Michael Hasenstab : Nous avons vu les taux de rendement des [bons du Trésor] américain augmenter, le dollar américain se raffermir par rapport aux monnaies du G-10, mais il s’affaiblit face aux marchés émergents dont les fondamentaux sont corrects. Nous avons vu une certaine stabilité dans des pays comme le Brésil. Nous pensons donc qu’il est tout à fait possible, avec une hausse modérée des rendements américains – pas au point de déclencher une récession, mais modérée -, que le dollar américain se renforce face à l’euro, au yen ou au dollar australien, qui ont des politiques très accommodantes. Mais ce contexte économique positif sera favorable à la demande globale des marchés émergents et à la demande de leurs exportations. Et comme l’écart de taux d’intérêt reste important, ils continueront d’attirer des capitaux.

Perspectives à long terme sur les marchés émergents

Michael Hasenstab : Je pense qu’en Inde et en Indonésie, le marché réagit de façon excessive. Je pense que leurs vulnérabilités, tant au niveau du pétrole que des rendements légèrement supérieurs des bons du Trésor américain, sont exagérées par rapport à ce que le taux de change a fait. Les comptes courants sont financés.

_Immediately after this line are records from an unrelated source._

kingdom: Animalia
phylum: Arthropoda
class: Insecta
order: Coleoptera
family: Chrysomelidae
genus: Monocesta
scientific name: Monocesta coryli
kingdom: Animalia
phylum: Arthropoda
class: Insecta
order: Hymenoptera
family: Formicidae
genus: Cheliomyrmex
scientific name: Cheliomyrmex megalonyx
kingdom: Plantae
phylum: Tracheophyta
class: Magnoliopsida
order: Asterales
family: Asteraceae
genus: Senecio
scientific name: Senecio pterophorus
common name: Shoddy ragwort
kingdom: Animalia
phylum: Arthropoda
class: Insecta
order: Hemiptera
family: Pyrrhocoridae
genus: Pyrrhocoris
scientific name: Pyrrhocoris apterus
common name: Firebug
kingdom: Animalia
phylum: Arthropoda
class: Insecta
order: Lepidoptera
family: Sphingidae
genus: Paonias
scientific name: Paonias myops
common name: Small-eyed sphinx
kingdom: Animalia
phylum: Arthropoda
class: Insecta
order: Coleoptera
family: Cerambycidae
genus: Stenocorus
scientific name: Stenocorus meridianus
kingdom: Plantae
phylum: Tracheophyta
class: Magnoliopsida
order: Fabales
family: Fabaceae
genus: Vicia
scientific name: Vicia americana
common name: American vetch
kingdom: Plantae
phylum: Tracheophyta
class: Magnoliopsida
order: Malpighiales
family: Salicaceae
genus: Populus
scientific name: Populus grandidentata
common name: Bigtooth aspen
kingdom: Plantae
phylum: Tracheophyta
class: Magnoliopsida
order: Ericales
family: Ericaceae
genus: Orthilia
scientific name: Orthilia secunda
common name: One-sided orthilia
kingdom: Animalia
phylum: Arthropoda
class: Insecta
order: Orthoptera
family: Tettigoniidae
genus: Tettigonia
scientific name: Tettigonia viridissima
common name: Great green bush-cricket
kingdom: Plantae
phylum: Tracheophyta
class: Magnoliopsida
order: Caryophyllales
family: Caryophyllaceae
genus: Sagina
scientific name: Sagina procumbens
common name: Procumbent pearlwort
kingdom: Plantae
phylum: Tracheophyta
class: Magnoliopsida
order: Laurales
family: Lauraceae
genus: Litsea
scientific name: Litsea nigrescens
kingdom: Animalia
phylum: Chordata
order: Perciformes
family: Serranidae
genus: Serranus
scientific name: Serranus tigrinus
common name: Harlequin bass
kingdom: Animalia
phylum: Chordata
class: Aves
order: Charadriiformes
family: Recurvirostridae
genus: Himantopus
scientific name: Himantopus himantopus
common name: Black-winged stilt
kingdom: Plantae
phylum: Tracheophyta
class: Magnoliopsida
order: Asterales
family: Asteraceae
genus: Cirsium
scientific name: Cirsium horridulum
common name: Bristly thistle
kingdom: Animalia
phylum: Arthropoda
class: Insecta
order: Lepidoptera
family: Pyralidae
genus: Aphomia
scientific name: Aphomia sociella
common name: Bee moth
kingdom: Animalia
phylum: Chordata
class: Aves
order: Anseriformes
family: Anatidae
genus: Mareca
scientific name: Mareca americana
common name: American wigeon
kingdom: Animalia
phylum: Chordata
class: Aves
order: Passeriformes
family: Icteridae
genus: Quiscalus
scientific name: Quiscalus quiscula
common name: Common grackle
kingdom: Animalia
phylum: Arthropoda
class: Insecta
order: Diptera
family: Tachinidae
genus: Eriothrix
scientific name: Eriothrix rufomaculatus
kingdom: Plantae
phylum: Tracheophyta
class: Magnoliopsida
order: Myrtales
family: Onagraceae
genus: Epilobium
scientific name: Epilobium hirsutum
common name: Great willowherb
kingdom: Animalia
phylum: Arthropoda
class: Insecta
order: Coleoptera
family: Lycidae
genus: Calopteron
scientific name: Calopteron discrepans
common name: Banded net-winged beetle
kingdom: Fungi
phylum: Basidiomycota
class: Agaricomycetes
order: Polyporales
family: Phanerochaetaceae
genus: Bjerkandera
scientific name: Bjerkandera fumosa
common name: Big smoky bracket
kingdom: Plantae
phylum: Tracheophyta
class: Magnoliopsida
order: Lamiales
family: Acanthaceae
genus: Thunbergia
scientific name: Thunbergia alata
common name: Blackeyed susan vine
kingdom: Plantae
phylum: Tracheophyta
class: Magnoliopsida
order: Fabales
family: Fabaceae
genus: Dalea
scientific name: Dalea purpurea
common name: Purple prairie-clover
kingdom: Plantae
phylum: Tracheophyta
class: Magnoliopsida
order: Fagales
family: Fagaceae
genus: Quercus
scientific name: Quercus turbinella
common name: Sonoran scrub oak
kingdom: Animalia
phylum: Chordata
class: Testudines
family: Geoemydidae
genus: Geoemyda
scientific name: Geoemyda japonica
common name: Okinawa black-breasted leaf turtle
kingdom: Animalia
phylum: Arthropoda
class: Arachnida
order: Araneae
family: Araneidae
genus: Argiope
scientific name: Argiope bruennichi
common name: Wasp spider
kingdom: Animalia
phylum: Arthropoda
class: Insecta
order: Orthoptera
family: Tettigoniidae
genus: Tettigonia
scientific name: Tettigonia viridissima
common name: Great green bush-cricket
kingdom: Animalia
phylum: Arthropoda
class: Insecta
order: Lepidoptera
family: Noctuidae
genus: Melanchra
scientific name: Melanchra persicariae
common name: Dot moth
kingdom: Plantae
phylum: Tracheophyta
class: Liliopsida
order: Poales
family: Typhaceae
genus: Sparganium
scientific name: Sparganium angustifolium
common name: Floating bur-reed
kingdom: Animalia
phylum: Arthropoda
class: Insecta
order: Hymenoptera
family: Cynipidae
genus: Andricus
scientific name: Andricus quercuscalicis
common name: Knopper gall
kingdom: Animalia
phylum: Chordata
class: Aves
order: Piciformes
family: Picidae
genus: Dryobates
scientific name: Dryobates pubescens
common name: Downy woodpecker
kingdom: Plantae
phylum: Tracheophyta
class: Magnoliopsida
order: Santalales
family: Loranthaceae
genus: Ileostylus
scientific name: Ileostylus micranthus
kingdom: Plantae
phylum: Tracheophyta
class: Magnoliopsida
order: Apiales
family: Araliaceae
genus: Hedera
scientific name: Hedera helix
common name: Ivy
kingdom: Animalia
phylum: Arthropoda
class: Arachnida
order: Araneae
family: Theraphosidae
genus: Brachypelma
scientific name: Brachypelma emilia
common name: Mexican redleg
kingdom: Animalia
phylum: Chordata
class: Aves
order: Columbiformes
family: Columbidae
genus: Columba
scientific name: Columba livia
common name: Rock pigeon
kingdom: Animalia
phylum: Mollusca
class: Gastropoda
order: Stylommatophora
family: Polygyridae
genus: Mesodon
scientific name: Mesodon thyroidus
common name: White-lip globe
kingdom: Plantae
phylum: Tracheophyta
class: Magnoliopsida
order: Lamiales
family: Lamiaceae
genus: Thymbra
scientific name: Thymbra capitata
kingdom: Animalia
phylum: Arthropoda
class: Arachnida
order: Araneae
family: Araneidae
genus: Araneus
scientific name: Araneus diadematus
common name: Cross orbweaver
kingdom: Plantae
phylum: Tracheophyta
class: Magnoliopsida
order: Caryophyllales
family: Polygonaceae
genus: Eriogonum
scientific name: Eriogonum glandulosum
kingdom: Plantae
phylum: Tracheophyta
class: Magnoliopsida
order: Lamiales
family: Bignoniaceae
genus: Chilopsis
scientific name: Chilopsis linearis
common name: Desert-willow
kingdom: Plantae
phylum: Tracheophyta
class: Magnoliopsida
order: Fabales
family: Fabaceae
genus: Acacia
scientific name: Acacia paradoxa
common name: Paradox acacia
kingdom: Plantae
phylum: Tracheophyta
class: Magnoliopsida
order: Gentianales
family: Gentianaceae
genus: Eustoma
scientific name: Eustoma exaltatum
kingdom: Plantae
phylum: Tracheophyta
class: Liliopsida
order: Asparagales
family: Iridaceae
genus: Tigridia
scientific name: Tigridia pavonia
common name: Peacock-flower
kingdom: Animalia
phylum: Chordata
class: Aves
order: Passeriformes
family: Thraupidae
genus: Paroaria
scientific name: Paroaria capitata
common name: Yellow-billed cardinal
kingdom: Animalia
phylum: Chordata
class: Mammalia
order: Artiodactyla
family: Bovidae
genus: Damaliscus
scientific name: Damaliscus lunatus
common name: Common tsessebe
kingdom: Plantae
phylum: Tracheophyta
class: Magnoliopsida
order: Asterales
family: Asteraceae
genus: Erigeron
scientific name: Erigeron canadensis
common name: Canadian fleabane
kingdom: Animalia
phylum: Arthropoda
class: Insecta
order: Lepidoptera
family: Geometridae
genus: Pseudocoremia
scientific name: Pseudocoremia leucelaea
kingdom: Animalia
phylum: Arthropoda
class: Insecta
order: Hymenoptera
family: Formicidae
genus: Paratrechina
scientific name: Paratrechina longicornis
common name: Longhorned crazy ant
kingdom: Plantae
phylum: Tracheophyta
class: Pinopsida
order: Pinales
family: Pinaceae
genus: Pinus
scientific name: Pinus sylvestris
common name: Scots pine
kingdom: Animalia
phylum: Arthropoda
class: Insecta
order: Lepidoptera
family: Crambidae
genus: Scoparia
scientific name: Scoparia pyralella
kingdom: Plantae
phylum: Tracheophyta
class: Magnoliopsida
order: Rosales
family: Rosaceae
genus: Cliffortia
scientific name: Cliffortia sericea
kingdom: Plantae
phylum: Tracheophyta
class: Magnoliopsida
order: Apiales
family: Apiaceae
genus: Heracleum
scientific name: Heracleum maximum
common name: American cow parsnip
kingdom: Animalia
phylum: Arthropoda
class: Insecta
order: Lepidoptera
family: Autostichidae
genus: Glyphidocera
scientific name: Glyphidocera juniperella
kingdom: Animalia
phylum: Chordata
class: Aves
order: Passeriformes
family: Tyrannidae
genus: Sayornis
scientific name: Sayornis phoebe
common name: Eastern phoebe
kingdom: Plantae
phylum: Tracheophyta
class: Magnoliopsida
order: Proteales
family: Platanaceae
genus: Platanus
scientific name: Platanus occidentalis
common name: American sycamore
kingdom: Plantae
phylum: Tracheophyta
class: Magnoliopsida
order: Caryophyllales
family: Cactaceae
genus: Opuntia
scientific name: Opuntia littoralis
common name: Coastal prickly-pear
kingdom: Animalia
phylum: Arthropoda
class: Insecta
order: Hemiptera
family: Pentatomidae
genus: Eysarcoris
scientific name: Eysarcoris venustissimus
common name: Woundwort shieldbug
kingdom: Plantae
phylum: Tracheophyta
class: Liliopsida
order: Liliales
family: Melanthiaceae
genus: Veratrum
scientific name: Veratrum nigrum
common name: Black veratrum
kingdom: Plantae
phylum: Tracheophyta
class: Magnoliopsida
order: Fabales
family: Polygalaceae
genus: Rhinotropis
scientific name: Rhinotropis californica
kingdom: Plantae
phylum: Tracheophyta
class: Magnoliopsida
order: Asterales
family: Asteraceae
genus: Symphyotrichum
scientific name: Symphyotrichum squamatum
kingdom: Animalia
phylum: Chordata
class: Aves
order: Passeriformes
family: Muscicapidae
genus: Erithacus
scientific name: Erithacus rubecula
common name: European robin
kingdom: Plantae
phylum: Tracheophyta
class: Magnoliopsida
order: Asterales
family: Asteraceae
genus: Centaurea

Dans le cas de l’Indonésie, la politique budgétaire a été très prudente depuis près d’une décennie. Son niveau d’endettement n’est pas élevé et, encore une fois, elle a fait face à cette dépréciation du taux de change sans aucun problème de viabilité de la dette, de défaut de paiement des entreprises, etc. Nous pensons donc que le marché a réagi de manière excessive.

Michael Hasenstab : En Argentine, nous pensons que toutes les décisions politiques sont prises correctement, et nous ne sommes pas les seuls à le dire dans le secteur privé. L’enveloppe de près de 57 milliards de dollars du FMI valide puissamment, je pense, les politiques adoptées. Le FMI n’adhère pas à un projet de plus de 50 milliards de dollars américains sans être extrêmement confiant dans le fait que toutes les bonnes politiques sont mises en œuvre pour assurer la viabilité de la dette.

Michael Hasenstab : Avec un horizon de trois mois, investir sur les marchés émergents est très difficile. Avec un horizon de quelques années, vous pouvez exploiter ces vents de panique qui ne sont pas de nature fondamentale. Je pense que nous en avons connu une demi-douzaine depuis le « Taper Tantrum » [2013], et nous avons constaté un regain presque à chaque fois. La vague de ventes du mois d’août n’a pas encore complètement reflué, mais nous ne voyons aucune raison à ce qu’elle ne le fasse pas, car les fondamentaux sont en place.